The exploration of baseband security has come a long way in the past decade. Published research has exposed privacy issues in 3GPP protocols from GSM to LTE and traditional memory safety vulnerabilities in implementations of various chipset vendors. Yet, in some ways, we have only scratched the surface.
For one, almost all published memory corruption bugs have been classic TLV parsing vulnerabilities in Layer 3 GSM. For another, previous remote exploitation demonstrations looked at basebands as more code doing typical input parsing without considering the maze of hardware elements that surround them and stayed inside the baseband sandbox.
We have set out to challenge the status quo with our research into the newest iterations of Huawei's Kirin SoCs. After Pwn2Own 2017, Huawei stopped supporting unlocked bootloaders, introduced new firmware encryption for SoC components, and invested heavily in improving code quality from the well-known baseband source leak.
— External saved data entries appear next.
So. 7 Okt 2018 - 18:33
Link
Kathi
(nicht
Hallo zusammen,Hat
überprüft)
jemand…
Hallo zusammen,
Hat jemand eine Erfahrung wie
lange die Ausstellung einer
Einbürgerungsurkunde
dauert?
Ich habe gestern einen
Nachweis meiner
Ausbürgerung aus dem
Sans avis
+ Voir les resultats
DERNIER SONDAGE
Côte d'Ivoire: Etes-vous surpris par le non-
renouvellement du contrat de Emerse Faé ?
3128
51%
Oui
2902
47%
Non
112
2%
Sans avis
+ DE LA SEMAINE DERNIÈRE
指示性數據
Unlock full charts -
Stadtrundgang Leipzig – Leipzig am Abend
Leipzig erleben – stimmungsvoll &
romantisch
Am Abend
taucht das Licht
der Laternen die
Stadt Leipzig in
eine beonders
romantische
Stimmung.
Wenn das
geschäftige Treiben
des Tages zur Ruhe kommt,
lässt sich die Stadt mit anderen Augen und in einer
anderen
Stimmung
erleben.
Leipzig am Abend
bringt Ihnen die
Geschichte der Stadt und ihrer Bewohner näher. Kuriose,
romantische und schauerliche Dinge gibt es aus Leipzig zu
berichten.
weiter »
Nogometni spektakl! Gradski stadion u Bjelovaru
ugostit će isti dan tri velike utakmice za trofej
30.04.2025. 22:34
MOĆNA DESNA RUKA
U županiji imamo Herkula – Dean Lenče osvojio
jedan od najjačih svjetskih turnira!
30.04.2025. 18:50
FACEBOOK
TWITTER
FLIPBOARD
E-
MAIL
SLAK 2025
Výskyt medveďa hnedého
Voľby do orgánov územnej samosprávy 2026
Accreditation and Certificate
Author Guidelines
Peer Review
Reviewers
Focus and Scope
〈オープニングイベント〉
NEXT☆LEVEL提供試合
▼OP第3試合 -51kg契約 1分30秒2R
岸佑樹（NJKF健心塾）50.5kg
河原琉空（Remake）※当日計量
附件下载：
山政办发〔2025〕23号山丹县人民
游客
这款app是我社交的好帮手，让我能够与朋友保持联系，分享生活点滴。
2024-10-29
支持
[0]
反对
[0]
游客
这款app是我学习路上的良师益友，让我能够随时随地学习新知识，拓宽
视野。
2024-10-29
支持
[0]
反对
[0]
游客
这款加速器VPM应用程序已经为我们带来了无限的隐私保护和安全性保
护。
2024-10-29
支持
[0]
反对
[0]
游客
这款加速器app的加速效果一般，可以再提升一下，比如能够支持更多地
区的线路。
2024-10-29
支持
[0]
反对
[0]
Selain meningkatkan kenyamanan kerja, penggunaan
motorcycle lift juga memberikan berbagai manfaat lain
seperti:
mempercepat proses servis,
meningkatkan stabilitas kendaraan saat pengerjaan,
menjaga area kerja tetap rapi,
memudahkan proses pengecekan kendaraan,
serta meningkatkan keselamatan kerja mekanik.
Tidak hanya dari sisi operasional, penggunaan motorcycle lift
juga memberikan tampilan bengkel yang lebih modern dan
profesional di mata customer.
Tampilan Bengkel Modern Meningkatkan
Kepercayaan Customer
In fact, the latest Kirin chipsets that have been the subject of published research are from 2016.
We will cover our journey from unlocking the newest generations of Huawei devices through identifying and exploiting bootloader vulnerabilities to building a debugger and reversing new mitigation improvements of the baseband OS. We will dive into a part of the 3GPP stack that hasn't received much attention before and present our results of reversing Huawei's implementation and finding remotely exploitable vulnerabilities that work differently from previously documented baseband memory corruption bugs.
Finally, we will investigate the ways a baseband interacts with the rest of the SoC. We will show a handful of vulnerabilities that we have found, both in software and hardware, and explain how we exploited them to escape from the baseband and take over not only Android and the Linux kernel, but even TrustZone.